The climate finance landscape is complex, and a lack of coordination – on everything from process to priorities – can make it difficult for governments to identify financing needs and improve the institutional structures for attracting increased finance. This policy brief analyses how climate finance is being coordinated in Kenya, focusing on current efforts as well as the barriers and challenges hindering further effectiveness of climate finance coordination mechanisms.
The authors assessed Kenya’s climate finance coordination through a combination of policy analysis and interviews with key stakeholders within the country’s climate finance landscape. The interviews were conducted in August and September 2019 and included government actors, bilateral and multilateral development partners, international organizations, civil society organizations and private sector actors.
This brief makes the following policy recommendations:
- Climate change and climate finance should be made a priority at higher political levels to ensure that the existing coordination structures are applied and enforced.
- Development partners in Kenya should ensure that their actions are in line with the priorities of the government and reflect national needs.

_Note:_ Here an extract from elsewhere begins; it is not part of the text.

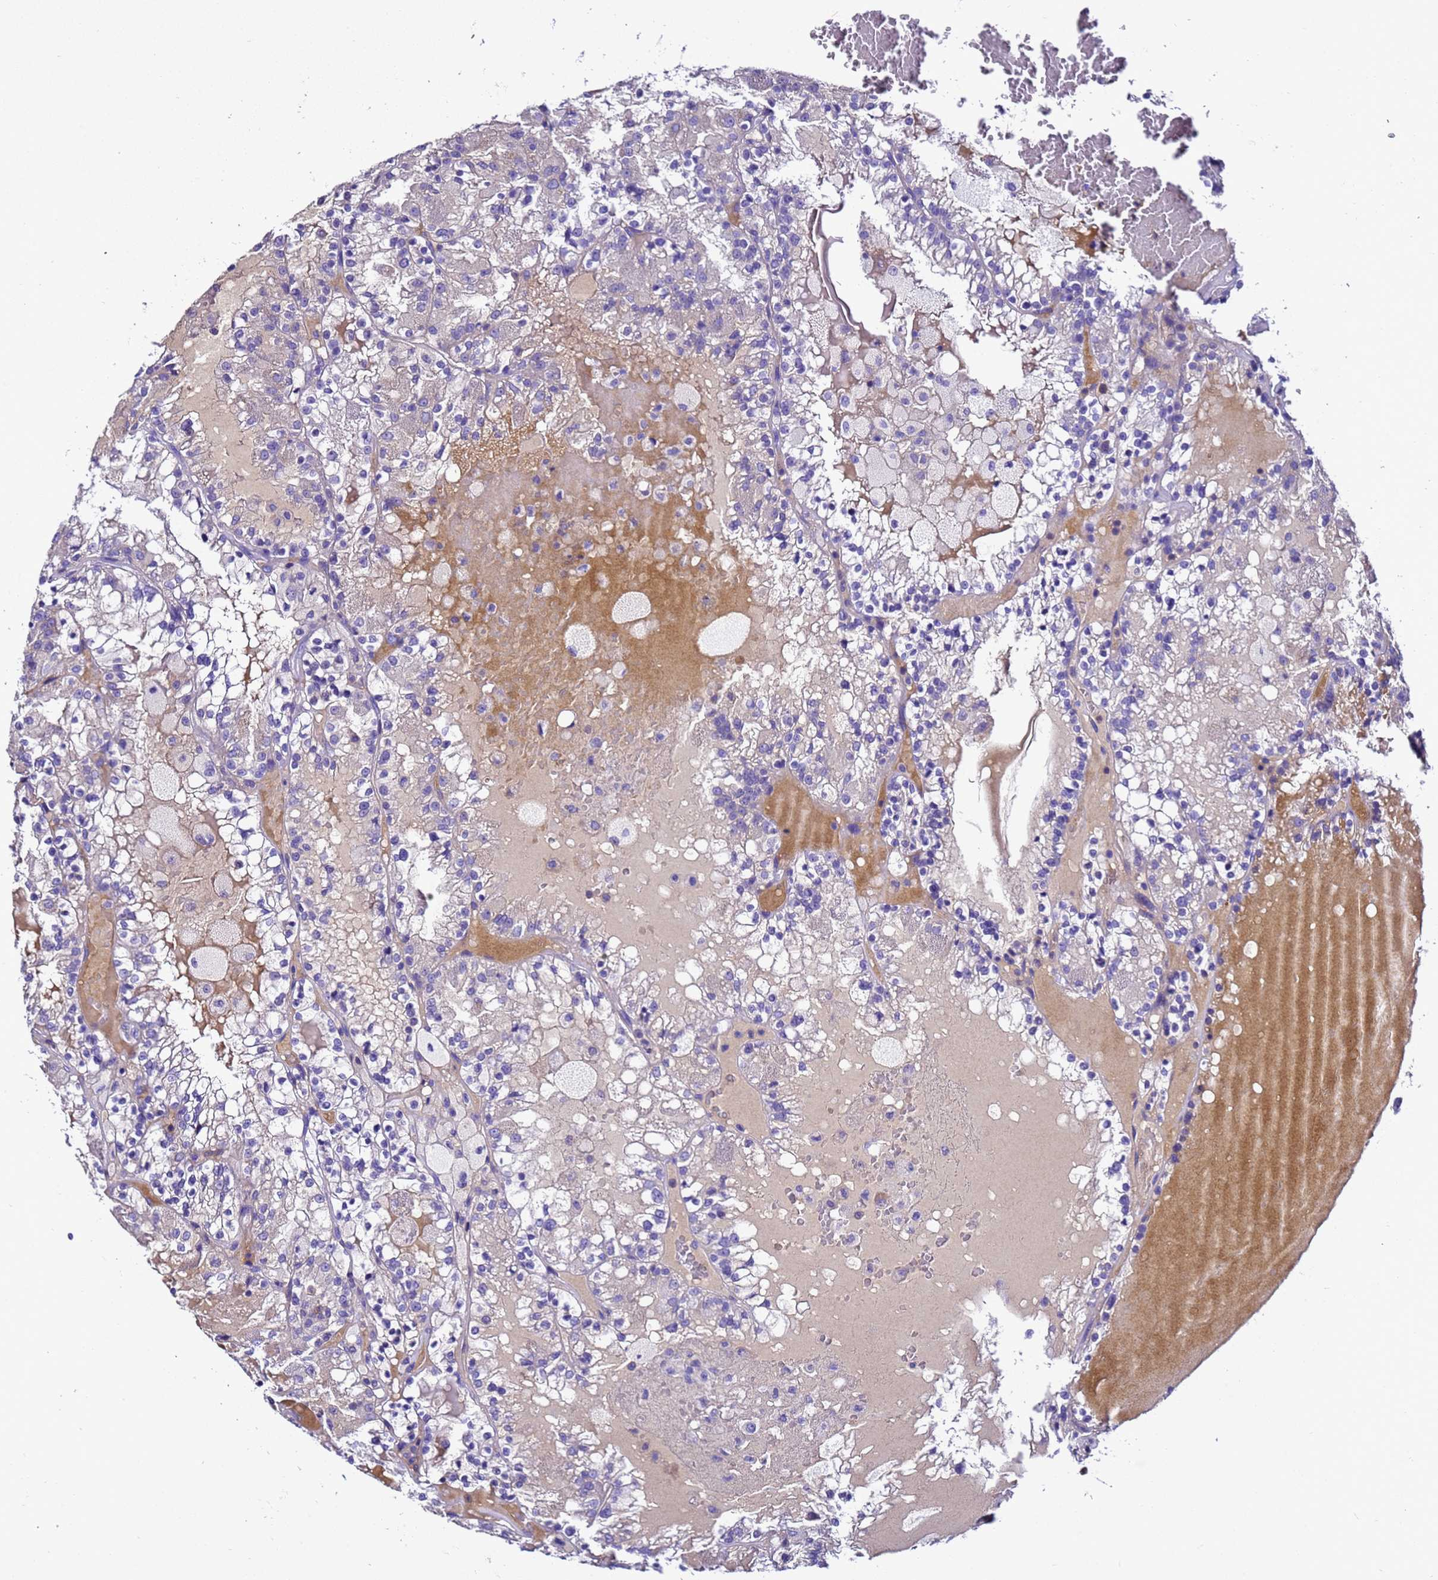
{"staining": {"intensity": "negative", "quantity": "none", "location": "none"}, "tissue": "renal cancer", "cell_type": "Tumor cells", "image_type": "cancer", "snomed": [{"axis": "morphology", "description": "Adenocarcinoma, NOS"}, {"axis": "topography", "description": "Kidney"}], "caption": "The micrograph reveals no significant positivity in tumor cells of adenocarcinoma (renal).", "gene": "UGT2A1", "patient": {"sex": "female", "age": 56}}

This could be done through development partners engaging with governmental actors in the conception stages of project development and implementation.
- The Kenyan government needs to equally prioritize bilateral and multilateral climate finance, such as through ensuring that bilateral finance is tracked and utilizing existing coordination working groups in.
- As coordination barriers are inherently political, improving coordination will inevitably mean that most actors will have to compromise on some of their priorities.